Россияне пересекают российско-грузинскую границу после объявления мобилизации, 27 сентября 2024 года. Фото: Zurab Kurtsikidze / EPA-EFE

— Как появилась «Настоящая Россия»?

— 26 февраля 2022 года мне позвонил Григорий Шалвович [Чхартишвили], и мы с ним долго говорили. Потом всё это обсуждали с другими основателями организации. Тогда был колоссальный поток мигрантов, выехало почти 7 млн человек. Что мы можем делать? Собрать денег. И передать тем, кто знает, что делать. Есть Disasters Emergency Committee — Комитет по чрезвычайным ситуациям, это самая большая британская благотворительная организация, она является «зонтиком» для Красного Креста, Save the Children и так далее. Все деньги мы сначала собирали для них: кинули клич, выпустили обращение, назвали себя патетически — «Настоящая Россия». Случился невероятный отклик: за три месяца нам пожертвовали 1,5 млн долларов, которые полностью пошли в Disasters Emergency Committee. Параллельно мы познакомились с колоссальным количеством инициатив: в Германии — Rubikus, в Грузии — «Волонтеры Тбилиси», и так далее. И решили избрать другую стратегию: вместо того чтобы переводить деньги бегемоту, огромной Disasters Emergency Committee, будем помогать маленьким организациям. Они пишут нам заявки на грант, мы их рассматриваем и, если одобряем, собираем средства и выделяем грант. Мы отдаем 100% того, что собираем.

Например, был большой грант на германскую Herzengut. Это организация немецких и израильских врачей, которые едут в Украину, в район передовой, shift — вахтовым методом: приезжают на две недели, оперируют, лечат — уезжают, следующие. Им нужны были передвижные клиники, мы им дали деньги, поскольку гражданское население в зонах боевых действий практически лишено медицинской помощи.

Выделили грант в том числе Protez Foundation — это американско-украинская ассоциация, ребята, которые собирали деньги на протезирование гражданских лиц, детей, которые подрывались на минах и теряли конечности.

Несколько месяцев назад дали грант на строительство жилья для людей, бежавших из зоны затопления на Каховской ГЭС. Их перевезли во Львовскую область, но там надо где-то жить.

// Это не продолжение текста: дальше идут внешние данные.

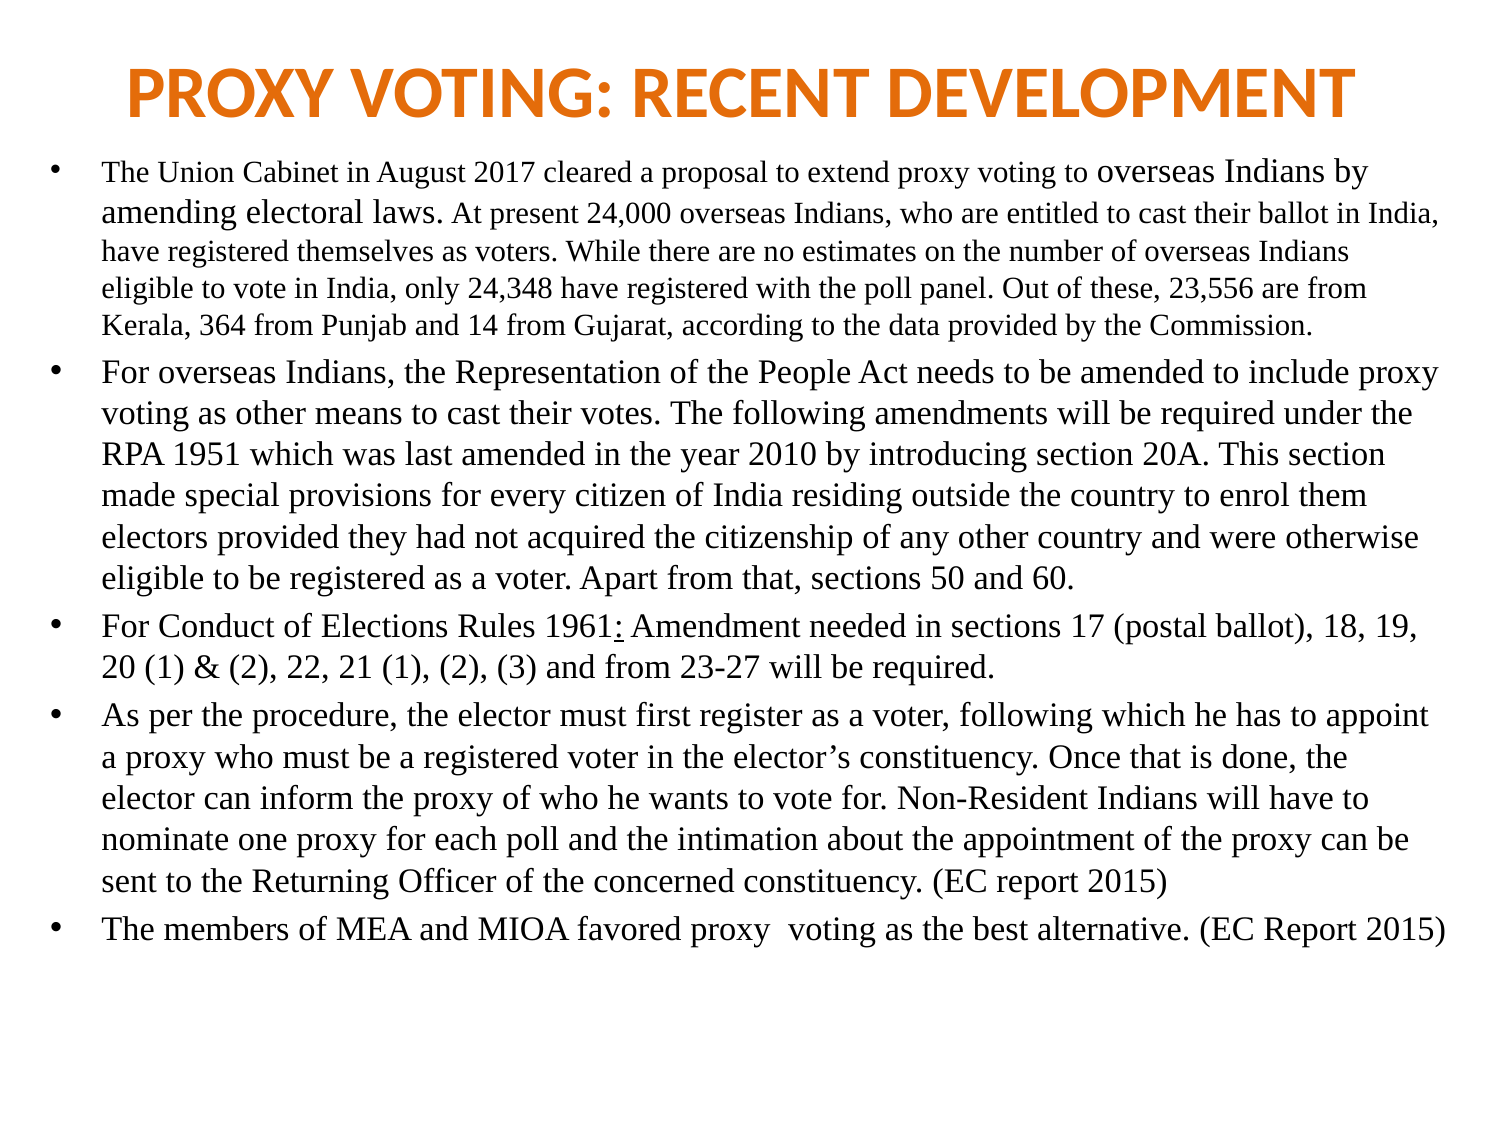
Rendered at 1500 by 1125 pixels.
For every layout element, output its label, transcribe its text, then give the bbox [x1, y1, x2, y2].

title PROXY VOTING: RECENT DEVELOPMENT [35, 35, 1465, 140]
list The Union Cabinet in August 2017 cleared a proposal to extend proxy voting to overseas Indians by amending electoral laws. At present 24,000 overseas Indians, who are entitled to cast their ballot in India, have registered themselves as voters. While there are no estimates on the number of overseas Indians eligible to vote in India, only 24,348 have registered with the poll panel. Out of these, 23,556 are from Kerala, 364 from Punjab and 14 from Gujarat, according to the data provided by the Commission. For overseas Indians, the Representation of the People Act needs to be amended to include proxy voting as other means to cast their votes. The following amendments will be required under the RPA 1951 which was last amended in the year 2010 by introducing section 20A. This section made special provisions for every citizen of India residing outside the country to enrol them electors provided they had not acquired the citizenship of any other country and were otherwise eligible to be registered as a voter. Apart from that, sections 50 and 60. For Conduct of Elections Rules 1961: Amendment needed in sections 17 (postal ballot), 18, 19, 20 (1) & (2), 22, 21 (1), (2), (3) and from 23-27 will be required. As per the procedure, the elector must first register as a voter, following which he has to appoint a proxy who must be a registered voter in the elector’s constituency. Once that is done, the elector can inform the proxy of who he wants to vote for. Non-Resident Indians will have to nominate one proxy for each poll and the intimation about the appointment of the proxy can be sent to the Returning Officer of the concerned constituency. (EC report 2015) The members of MEA and MIOA favored proxy voting as the best alternative. (EC Report 2015) [35, 140, 1465, 1005]
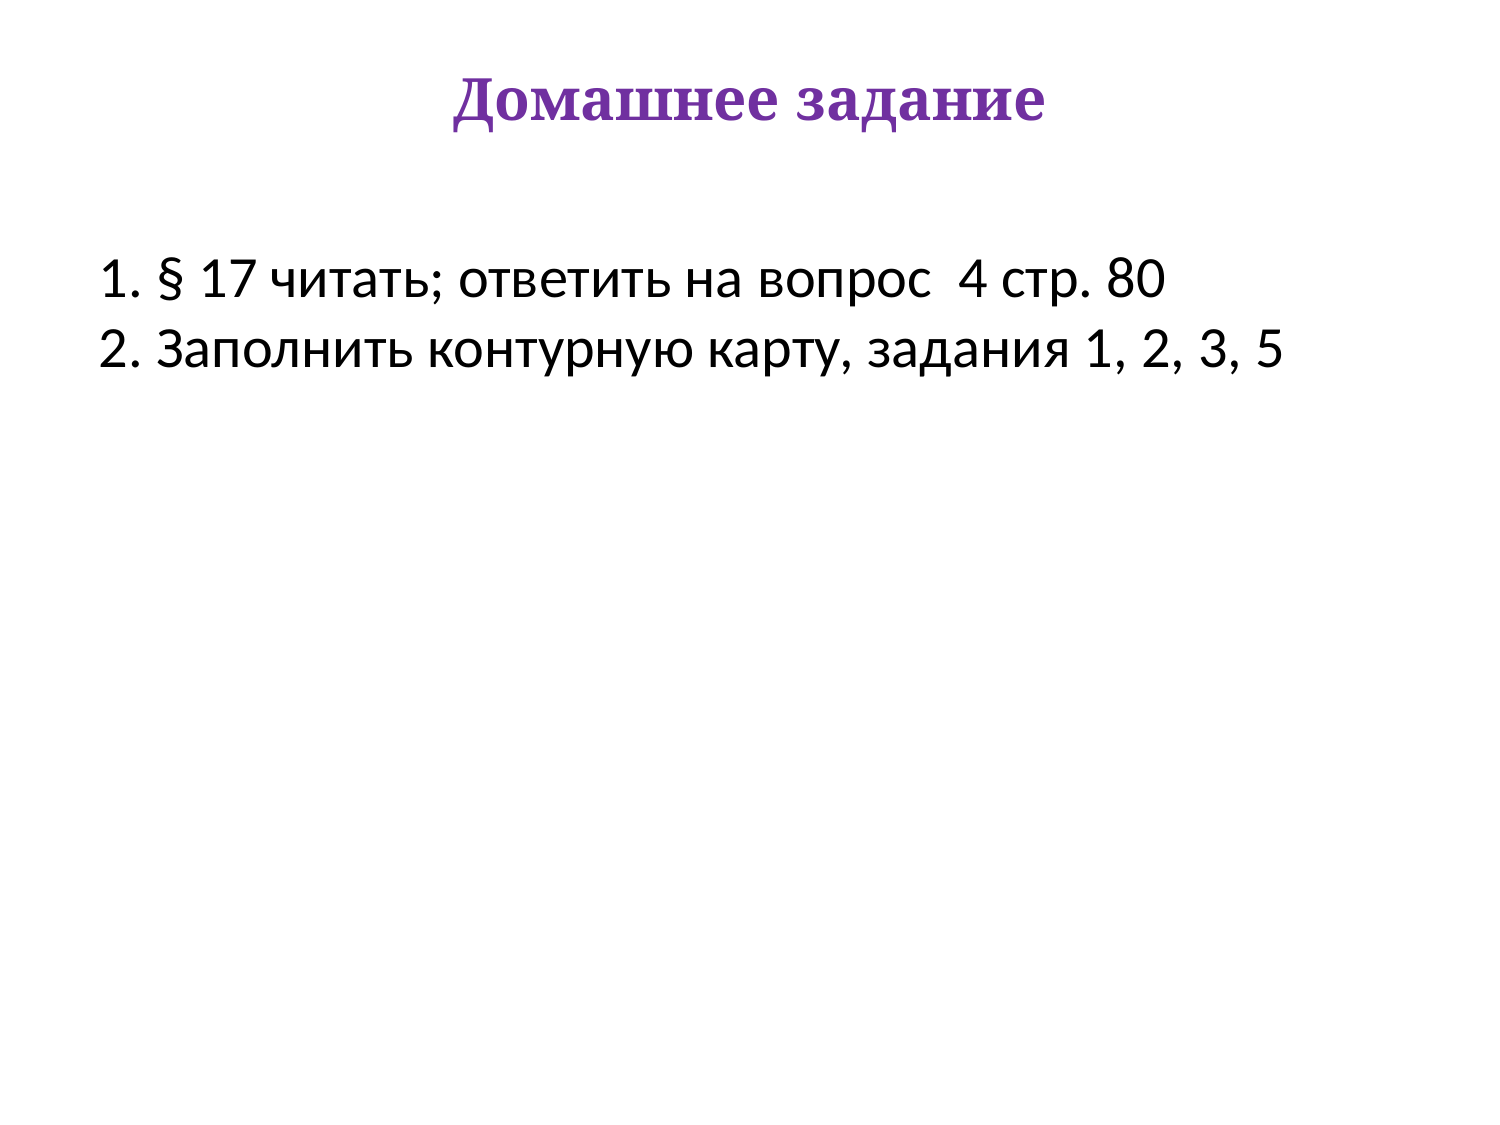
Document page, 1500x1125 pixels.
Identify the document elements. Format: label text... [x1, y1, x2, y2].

— Вы это делаете потому, что чувствуете персональную ответственность за эту войну? Или почему?

— Я не чувствую никакой личной ответственности. У меня есть эссе, которое так и называется — «Не-принадлежность». Я не россиянин. Я никогда не был россиянином. Вряд ли уже стану россиянином. Не был, не состоял, не участвовал. Но эти люди в беде. Мне свойственно помогать тем, кто в беде, — так меня воспитали. До этого я занимался помощью больным детям в России (и не в России тоже), сейчас трачу очень много времени и сил на помощь в Израиле. Это не имеет никакого отношения к «Настоящей России», это моя личная деятельность.

Знаете, у Григория Шалвовича есть такое выражение — «люди русской культуры». Наверное, я остаюсь человеком русской культуры, которая всё-таки культура не Путина, а Пушкина.

Честно говоря, у меня самого нет ответа на этот вопрос. Как и на многие вопросы. Я начал делать — и делаю.

Григорий Чхартишвили (Борис Акунин), 2018 год. Фото: DedaSasha / Wikimedia (CC BY-SA 4.0)

«В тюрьме мне было не сложно»

— Многие активисты в России сейчас сидят. У вас такой опыт тоже был, вас в 1982 году арестовали за самиздат по статье «Антисоветская агитация и пропаганда». Сложно ли вам было в Лефортово, потом на лесоповале в Томской области?

— В тюрьме мне было не сложно, поскольку я был крайне молод, крайне легкомыслен. Для меня это было актом юношеского тщеславия: Александр Исаевич, Александр Гинзбург — и я там же, в присных, в тех же камерах! Я был очень книжный мальчик, который жил внутри литературы и всё время сравнивал происходящее вокруг со своим литературным опытом: так вот как шмонают! Ровно так, как и описано! Одновременно был и героем фильма о самом себе, и его же зрителем. Благодаря этому буферу между мной и реальностью опыт оказался не настолько травматичным, как для других людей, более зрелых и ответственных. Терять мне было нечего, я ни за кого не отвечал, кроме себя.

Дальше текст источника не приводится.